THE BLOG

Sail Away With Me

This post was published on the now-closed HuffPost Contributor platform. Contributors control their own work and posted freely to our site. If you need to flag this entry as abusive, send us an email.

Those of us who live with any life threatening disease go back and forth between a sailboat and a roller coaster all through our lives. After my original diagnosis of stage IV cancer and given two months to live, I rode that roller coaster for months. Then to my utter delight and disbelief, I was put on an experimental treatment and my cancer was under control. I sailed along on my boat on calm waters for fourteen years! They have been powerful, breathtaking years and I'm grateful for all of them.

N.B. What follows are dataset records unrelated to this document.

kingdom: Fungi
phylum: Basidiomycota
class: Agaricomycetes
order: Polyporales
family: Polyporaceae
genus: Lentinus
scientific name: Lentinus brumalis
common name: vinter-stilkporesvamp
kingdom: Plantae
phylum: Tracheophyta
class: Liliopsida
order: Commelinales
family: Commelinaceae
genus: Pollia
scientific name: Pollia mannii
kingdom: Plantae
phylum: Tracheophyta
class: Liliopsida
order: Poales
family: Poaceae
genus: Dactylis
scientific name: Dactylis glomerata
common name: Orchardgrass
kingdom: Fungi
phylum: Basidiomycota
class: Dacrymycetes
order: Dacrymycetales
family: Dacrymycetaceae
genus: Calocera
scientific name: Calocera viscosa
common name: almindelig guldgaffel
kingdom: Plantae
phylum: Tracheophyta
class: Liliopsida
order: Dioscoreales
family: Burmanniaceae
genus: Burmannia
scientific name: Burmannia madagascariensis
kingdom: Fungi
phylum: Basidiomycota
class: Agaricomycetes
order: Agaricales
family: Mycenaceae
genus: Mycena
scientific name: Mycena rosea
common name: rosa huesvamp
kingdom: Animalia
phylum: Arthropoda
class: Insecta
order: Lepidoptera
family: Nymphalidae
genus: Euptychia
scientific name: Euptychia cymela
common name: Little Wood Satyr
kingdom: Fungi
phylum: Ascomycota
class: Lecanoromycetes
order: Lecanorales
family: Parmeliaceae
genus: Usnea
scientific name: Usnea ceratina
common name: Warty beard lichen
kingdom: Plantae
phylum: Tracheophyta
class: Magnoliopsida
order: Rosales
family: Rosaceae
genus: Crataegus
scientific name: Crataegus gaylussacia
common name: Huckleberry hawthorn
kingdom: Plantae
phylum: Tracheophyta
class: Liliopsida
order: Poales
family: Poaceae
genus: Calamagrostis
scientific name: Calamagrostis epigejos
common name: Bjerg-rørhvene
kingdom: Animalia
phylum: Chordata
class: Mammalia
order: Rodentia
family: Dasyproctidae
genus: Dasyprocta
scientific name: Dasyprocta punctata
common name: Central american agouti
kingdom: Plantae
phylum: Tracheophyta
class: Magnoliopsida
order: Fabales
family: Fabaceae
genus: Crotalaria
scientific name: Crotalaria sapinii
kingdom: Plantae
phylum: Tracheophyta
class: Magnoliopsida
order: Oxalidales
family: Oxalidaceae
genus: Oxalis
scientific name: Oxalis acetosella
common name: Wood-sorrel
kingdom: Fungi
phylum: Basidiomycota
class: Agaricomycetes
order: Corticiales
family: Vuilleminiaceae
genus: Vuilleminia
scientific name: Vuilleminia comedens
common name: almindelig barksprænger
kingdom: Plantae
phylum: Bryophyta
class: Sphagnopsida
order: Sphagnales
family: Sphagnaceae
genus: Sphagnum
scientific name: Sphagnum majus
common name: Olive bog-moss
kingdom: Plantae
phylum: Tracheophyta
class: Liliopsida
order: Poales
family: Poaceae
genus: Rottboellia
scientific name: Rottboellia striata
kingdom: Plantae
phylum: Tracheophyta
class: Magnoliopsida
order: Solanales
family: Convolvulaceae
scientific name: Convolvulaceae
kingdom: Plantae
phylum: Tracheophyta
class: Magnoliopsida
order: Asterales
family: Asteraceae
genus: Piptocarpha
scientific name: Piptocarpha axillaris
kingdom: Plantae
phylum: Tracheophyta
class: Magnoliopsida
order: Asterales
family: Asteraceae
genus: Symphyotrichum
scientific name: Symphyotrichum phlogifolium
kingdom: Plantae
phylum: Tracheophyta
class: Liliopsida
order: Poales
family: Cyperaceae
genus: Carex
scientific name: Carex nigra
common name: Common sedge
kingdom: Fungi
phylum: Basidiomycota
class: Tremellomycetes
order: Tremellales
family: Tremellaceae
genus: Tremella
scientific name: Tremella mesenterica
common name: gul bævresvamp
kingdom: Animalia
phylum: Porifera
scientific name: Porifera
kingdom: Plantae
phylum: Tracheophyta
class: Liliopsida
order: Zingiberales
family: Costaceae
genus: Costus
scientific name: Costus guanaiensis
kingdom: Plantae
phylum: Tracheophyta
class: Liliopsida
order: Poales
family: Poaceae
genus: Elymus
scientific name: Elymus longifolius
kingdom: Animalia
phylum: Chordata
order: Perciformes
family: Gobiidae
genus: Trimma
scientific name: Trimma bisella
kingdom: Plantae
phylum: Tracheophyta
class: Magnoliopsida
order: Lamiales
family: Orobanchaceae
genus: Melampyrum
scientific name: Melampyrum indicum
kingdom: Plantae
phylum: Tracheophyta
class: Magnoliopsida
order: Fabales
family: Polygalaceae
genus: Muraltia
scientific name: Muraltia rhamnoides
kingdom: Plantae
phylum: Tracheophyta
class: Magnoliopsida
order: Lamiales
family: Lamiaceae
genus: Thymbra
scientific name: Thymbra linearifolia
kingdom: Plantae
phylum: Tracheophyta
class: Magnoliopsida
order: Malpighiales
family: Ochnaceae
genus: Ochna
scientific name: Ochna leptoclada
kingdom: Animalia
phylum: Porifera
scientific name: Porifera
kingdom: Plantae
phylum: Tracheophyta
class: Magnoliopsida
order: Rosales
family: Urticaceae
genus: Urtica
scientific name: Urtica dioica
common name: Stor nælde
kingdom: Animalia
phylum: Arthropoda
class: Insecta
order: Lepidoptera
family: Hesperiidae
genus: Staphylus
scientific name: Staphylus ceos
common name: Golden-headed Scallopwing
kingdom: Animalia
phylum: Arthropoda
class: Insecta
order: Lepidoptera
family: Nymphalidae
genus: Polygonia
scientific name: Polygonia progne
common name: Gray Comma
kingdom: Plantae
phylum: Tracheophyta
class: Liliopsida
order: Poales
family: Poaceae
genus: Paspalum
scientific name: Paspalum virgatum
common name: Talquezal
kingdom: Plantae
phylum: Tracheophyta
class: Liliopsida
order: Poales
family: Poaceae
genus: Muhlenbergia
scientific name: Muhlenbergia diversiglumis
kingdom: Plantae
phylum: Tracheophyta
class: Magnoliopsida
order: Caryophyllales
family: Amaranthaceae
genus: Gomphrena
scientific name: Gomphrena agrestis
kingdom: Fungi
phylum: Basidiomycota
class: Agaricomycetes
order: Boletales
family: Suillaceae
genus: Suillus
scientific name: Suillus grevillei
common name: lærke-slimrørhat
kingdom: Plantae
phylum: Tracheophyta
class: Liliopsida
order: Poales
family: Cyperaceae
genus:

I had forgotten how precarious I felt on that rollercoaster. Last month, just before we were going to take off for Sun Valley, I went to my doctor complaining of stomach issues and he said, "Go on your vacation and we'll take a look when you come back." A shadow of me buying a ticket for that roller coaster loomed in my head. "No," I thought. "Go away."

When I came back from vacation, I took a cat scan. Whenever I take one, my doctor always calls me that afternoon and starts the conversation with, "The cat scan looks good, no new growth" and then he goes on from there. This time he said, "Do you have a minute?" My heart stopped! There was a "large mass" on my adrenal glands. Even though he didn't think it was large, the report stated otherwise. I was on the ride full blast now, with no turning back. "What does this mean?" I asked my doctor. A biopsy, probably, to see if it was an extension of the cancer I already had. We would then possibly change my medicine and a decision of whether to take out the mass or not needed to be made.

I was scheduled for a biopsy within two days time. At night, I was writing letters in my head to my husband, children, grandchildren and friends. I went to the biopsy and was on the gurney and ready to be sedated when the radiologist and my oncologist decided it would be prudent to take a pet scan to make sure this wasn't a cyst (filled with water) instead of a tumor (filled with cancer). And so I went home to write more letters in my head. I thought to myself, if this is the beginning of something bad, I cannot complain! I've had fourteen bonus years. I've been very lucky.

I took the pet scan and during that 30 minutes with your hands above your head every thought in the world goes through your mind. They say your life flashes through your head as the plane goes down, and so it does as the clanging of the pet scan takes you through to the end of the line and finally silence. We would now know the answers. We waited for the doctor's call once again. Bob answered the phone. "It's good news, the doctor says." Bob said. "Wait, I'll let you tell her." "It's a cyst filled with water, Beverlye. It's not a tumor!"

I was snatched back from illness and brought back to health once again. Final diagnosis. We don't have to change medicines or remove the cyst. I gladly jumped off the roller coaster and stepped onto my lovely, safe, boat to sail once again in smooth waters.

I guess the point is that we all live on that proverbial dime that can change in a minute, so when you're on the sailboat don't let small things bother you.

Life is precious! Come sail away with me and enjoy the ride!